Operate on directories when possible.
- While operations on individual files are supported, operations on subdirectories tend to be more efficient when many files are involved.
- You may issue a recall at any level deep within a COLD_STORAGE*/ path, for example glade_hsm recall ./COLD_STORAGE/myproj/case1/output/
- Recalling a small number of select individual files - for example model inputs, or a small number of tar files - is fine.
Easily identify candidate data for HSM migration using the usage reports described above.

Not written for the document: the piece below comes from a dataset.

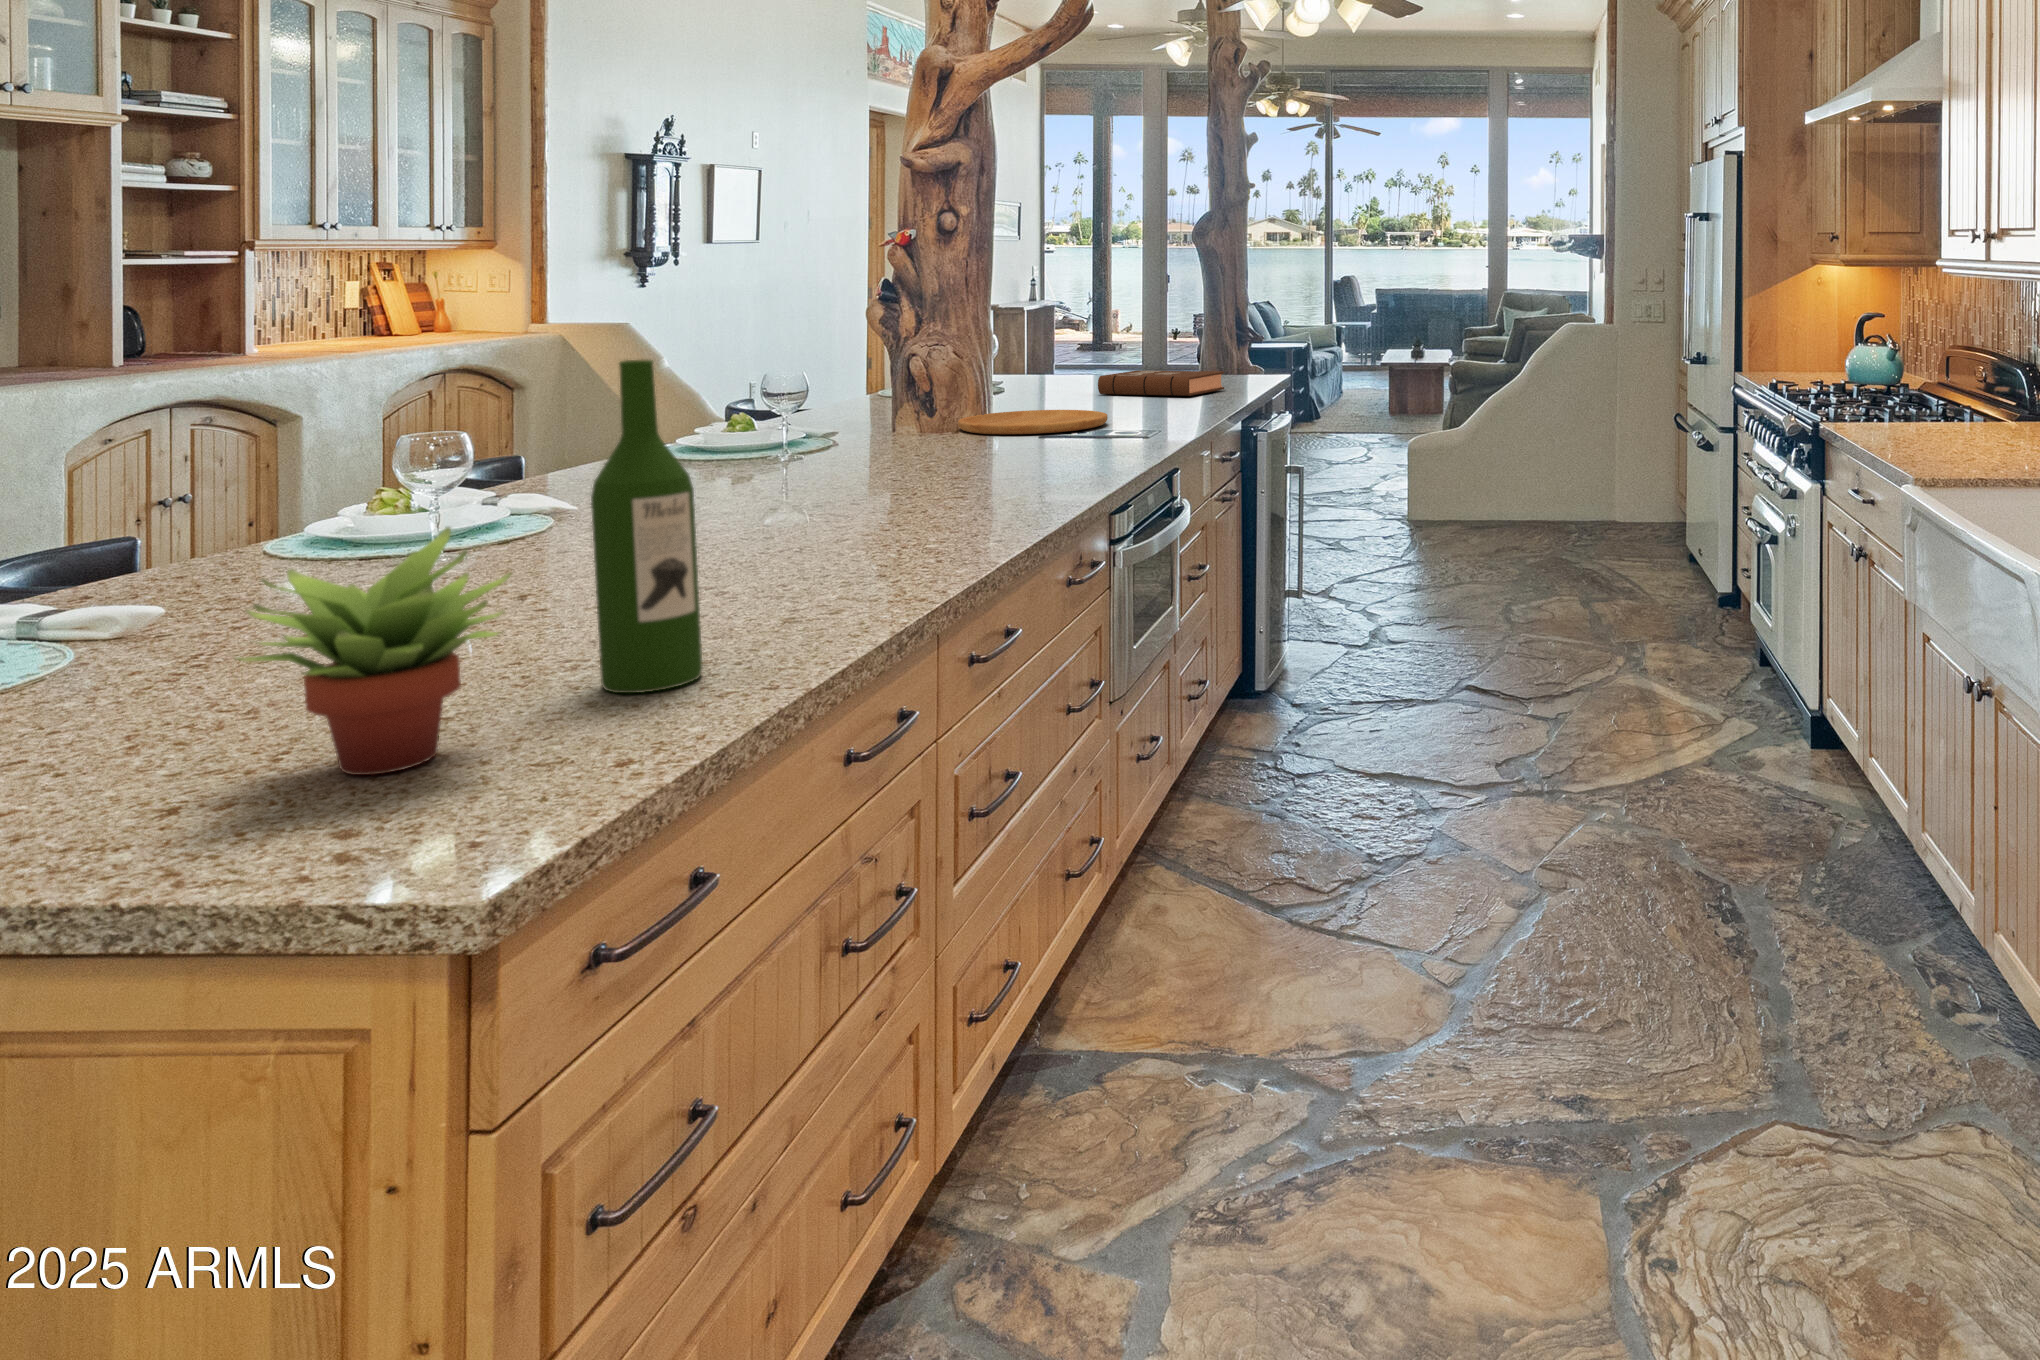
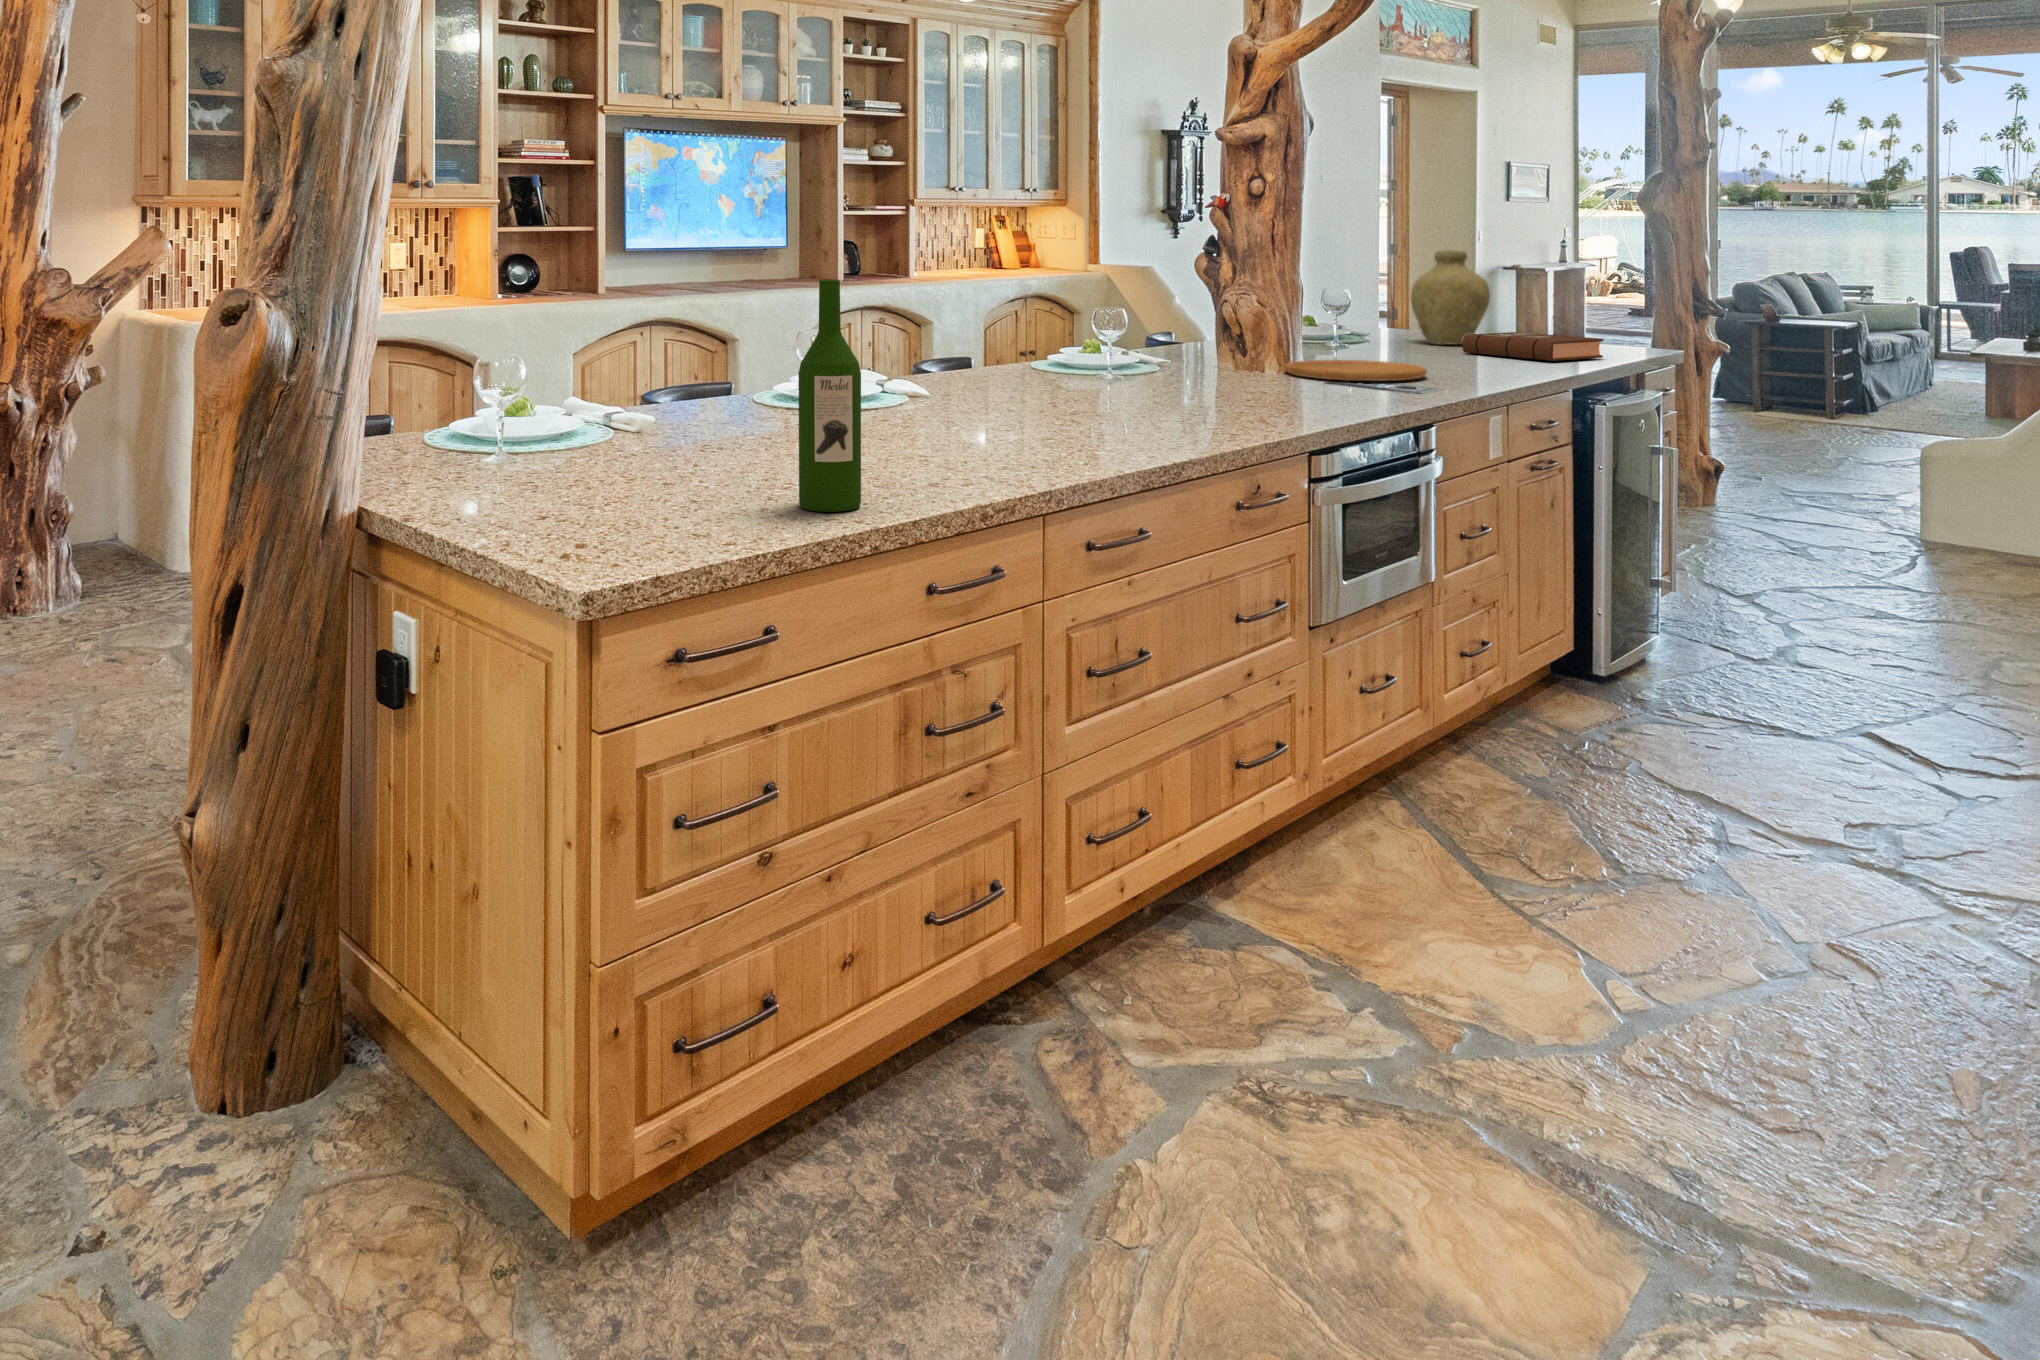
vase: none [1030,291,1108,388] -> present [1411,251,1490,344]
succulent plant: present [236,527,511,775] -> none [582,379,730,525]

- You can migrate even a single, large directory at the bottom of a directory tree if desired.
- You can run glade_hsm inspect <dirname> to assess the potential savings for a given directory to help decide if HSM is appropriate. For example:
```
$ glade_hsm inspect /glade/campaign/cisl/csg
Inspecting '/glade/campaign/cisl/csg' HSM suitability:
 ... found 100,000 files [17 offline], 5.44 TiB on disk
 ... found 200,000 files [17 offline], 6.39 TiB on disk [6.40 TiB accounting for compression & HSM]
  Total Files: 222,257 [17 Offline]
  Total Data:  6.66 TiB On Disk [6.67 TiB True Size, Accounting for Compression & HSM]
  HSM Suitability: 1,787 files, 4.58 TiB
```
  shows the number and volume of files within the specified path that would be migrated to tape under our HSM policies.
If you would like to permanently remove items from cold storage, please reach out to user support. System engineers can help remove files without recalling them first.